FORMULATION EXAMPLE 6 (1) Compound of the present invention 5 parts by weight (2) Polyoxyethyleneoctylphenyl ether 1 part by weight (3) polyoxyethylene phosphoric acid ester 0.1 part by weight (4) Granular calcium carbonate 93.9 parts by weight The above components (1) to (3) are preliminarily uniformly mixed and diluted with a proper amount of acetone, and then the mixture is sprayed onto the component (4), and acetone is removed to obtain granules.

FORMULATION EXAMPLE 7 (1) Compound of the present invention 2.5 parts by weight (2) N-methyl-2-pyrrolidone 2.5 parts by weight (3) Soybean oil 95.0 parts by weight The above components are uniformly mixed and dissolved to obtain an ultra low volume formulation.

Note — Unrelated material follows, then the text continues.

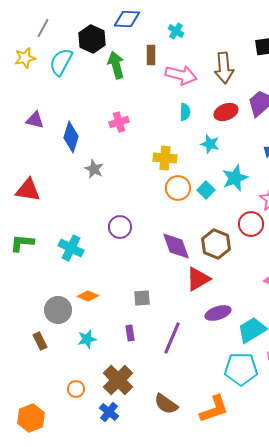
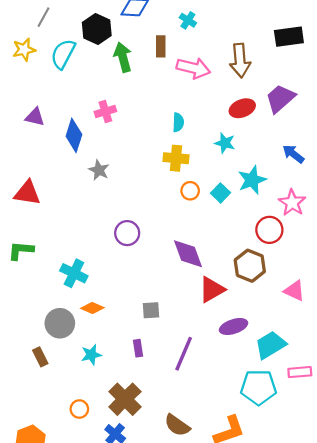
cyan semicircle: (185, 112) -> (178, 122), moved
pink cross: (119, 122) -> (105, 111), moved
orange circle: (178, 188) -> (190, 191), size x0.7
brown hexagon: (216, 244) -> (250, 266), moved
cyan cross: (71, 248) -> (74, 273), moved

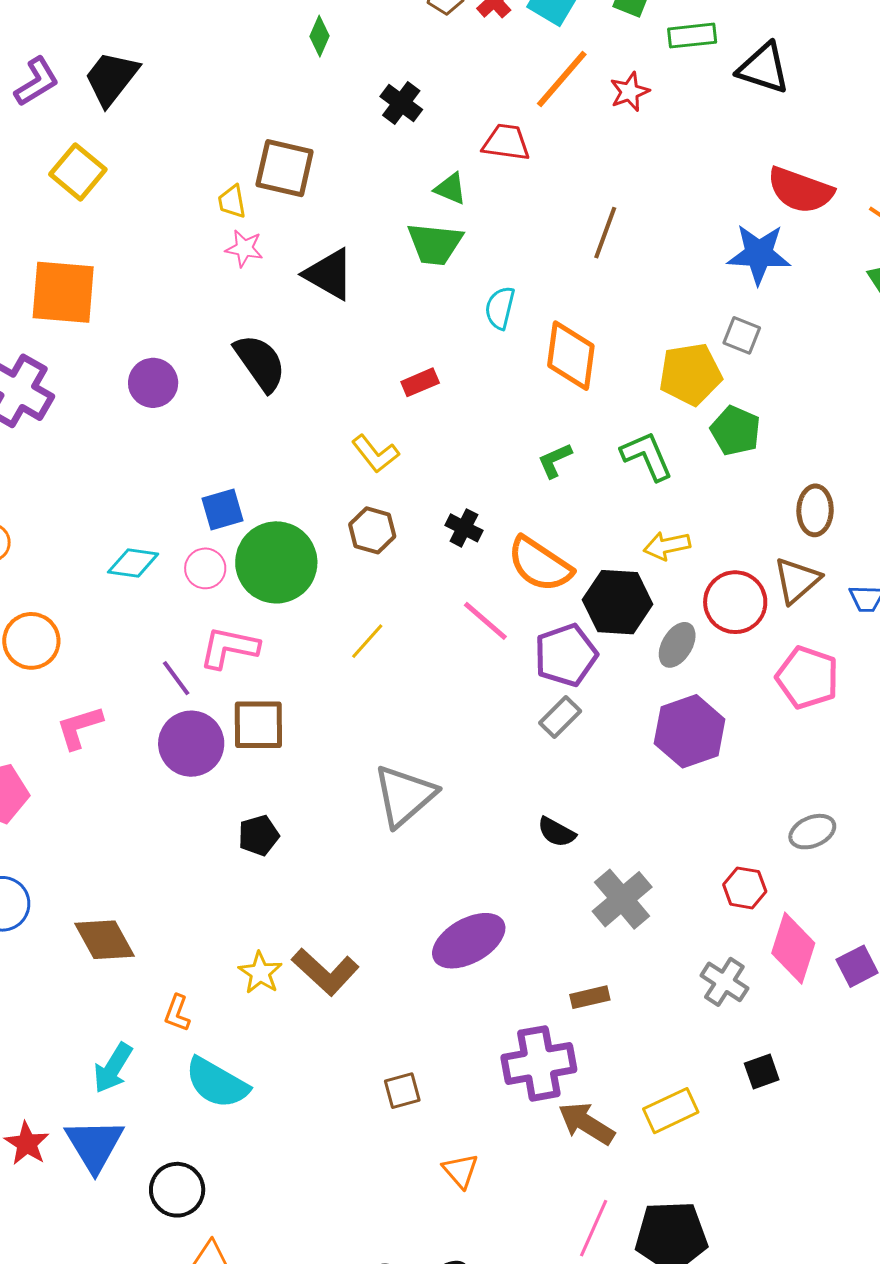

FORMULATION EXAMPLE 8 (1) Compound of the present invention 40 parts by weight (2) Oxylated polyalkylphenylphosphate- triethanolamine 2 parts by weight (3) Silicone 0.2 part by weight (4) Xanthan gum 0.1 part by weight (5) Ethylene glycol 5 parts by weight

(6) Water 52.7 parts by weight The above components are uniformly mixed and pulverized to obtain a water-based suspension concentrate.

FORMULATION EXAMPLE 9 (1) Compound of the present invention 10 parts by weight (2) Diethylene glycol monoethyl ether 90 parts by weight The above components are uniformly mixed to obtain a soluble concentrate.